Spring boot uses tomcat under the hood. Its nothing we include by hand. I found that one can change the default web server, but I have no clue if this could help.

Personally, I don't like the idea of killing LAPIS because the size of the cache is too large. This is something we should have under our control. But when it comes to this we can have your suggestion in mind.

JonasKellerer commented 1 month ago

Maybe we can also use "softReferences" from caffeine directly. This is an easy option to toggle, where the garbage collector should remove these entries, when the memory is full.

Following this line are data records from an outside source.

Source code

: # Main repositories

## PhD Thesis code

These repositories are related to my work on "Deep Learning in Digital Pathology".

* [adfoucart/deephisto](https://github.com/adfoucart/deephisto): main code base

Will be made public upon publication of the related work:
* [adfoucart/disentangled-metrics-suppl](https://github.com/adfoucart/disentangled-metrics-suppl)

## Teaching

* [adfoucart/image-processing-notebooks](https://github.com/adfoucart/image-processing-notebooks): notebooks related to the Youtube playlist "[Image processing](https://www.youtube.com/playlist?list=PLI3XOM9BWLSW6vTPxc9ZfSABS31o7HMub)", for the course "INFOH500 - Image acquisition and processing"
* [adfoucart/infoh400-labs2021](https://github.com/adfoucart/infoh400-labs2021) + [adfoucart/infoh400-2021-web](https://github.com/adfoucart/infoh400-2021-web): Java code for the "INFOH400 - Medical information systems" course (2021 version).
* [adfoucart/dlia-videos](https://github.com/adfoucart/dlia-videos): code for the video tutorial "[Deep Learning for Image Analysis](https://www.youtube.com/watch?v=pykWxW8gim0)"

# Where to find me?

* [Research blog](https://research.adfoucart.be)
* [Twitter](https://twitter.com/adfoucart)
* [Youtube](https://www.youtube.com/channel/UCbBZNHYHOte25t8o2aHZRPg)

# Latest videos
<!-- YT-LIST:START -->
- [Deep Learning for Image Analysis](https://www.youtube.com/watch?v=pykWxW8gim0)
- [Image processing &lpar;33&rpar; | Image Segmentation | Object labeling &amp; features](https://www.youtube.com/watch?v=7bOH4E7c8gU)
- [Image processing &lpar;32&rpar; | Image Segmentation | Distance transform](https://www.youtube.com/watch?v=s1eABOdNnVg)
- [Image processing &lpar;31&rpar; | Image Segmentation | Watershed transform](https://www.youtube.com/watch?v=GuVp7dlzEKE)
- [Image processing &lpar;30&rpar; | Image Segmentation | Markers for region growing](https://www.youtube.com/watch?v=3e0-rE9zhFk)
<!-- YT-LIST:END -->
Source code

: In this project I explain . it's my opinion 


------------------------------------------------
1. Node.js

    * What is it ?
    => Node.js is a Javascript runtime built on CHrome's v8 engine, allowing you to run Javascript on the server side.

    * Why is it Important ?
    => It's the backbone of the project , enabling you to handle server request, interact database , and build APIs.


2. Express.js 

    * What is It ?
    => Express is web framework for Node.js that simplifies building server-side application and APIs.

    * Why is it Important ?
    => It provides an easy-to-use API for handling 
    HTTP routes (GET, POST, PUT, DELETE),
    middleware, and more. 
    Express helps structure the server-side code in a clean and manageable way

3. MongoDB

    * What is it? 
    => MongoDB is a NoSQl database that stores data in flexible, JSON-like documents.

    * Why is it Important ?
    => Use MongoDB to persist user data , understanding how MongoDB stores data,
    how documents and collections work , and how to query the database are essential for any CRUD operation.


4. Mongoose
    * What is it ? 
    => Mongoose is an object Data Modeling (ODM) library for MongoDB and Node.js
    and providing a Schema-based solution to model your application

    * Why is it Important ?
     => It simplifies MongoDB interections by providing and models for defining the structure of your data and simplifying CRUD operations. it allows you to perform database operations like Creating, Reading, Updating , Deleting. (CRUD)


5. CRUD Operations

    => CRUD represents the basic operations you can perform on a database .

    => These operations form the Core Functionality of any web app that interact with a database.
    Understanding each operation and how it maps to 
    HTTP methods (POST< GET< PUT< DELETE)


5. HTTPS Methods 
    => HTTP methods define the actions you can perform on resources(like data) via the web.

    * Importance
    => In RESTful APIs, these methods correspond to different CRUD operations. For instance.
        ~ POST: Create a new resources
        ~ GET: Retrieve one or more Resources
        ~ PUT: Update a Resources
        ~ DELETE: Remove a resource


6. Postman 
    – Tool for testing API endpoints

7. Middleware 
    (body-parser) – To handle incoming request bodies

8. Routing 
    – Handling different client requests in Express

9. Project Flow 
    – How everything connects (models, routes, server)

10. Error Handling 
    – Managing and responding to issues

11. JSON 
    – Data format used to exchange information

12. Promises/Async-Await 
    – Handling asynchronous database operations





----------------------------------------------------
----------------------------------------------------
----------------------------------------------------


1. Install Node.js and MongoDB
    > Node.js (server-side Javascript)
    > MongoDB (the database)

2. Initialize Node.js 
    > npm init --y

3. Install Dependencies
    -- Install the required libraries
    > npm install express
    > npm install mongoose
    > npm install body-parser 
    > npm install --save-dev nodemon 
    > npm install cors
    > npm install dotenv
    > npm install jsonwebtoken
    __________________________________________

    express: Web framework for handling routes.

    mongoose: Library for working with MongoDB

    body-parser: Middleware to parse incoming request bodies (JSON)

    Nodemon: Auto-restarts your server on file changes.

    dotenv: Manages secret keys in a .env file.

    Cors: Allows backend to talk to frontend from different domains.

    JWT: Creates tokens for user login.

pflanze commented 1 month ago

This is a feature unique to the JVM that I have never seen elsewhere. It probably means that if you use up the memory for other things (preparing a very large response in memory before sending it, or having many clients e.g. due to a DoS) then the cache will be all gone (which can have adverse effects in the DoS case); thus it will be even more important to have limits on those other resources (limit the number of http connections, the size of generated pages in memory, etc.). The issue of having to consciously limit things to avoid attacks doesn't go away--softReferences just allows you to make use of as much spare RAM as you can. Edit: i.e. when using softReferences, caches using them can be the only things that do not need limits put on them. But you still need limits for all other things (or you'll still run into the master limit (Docker memory limit) that you subject the JVM to, with the old problematic consequences).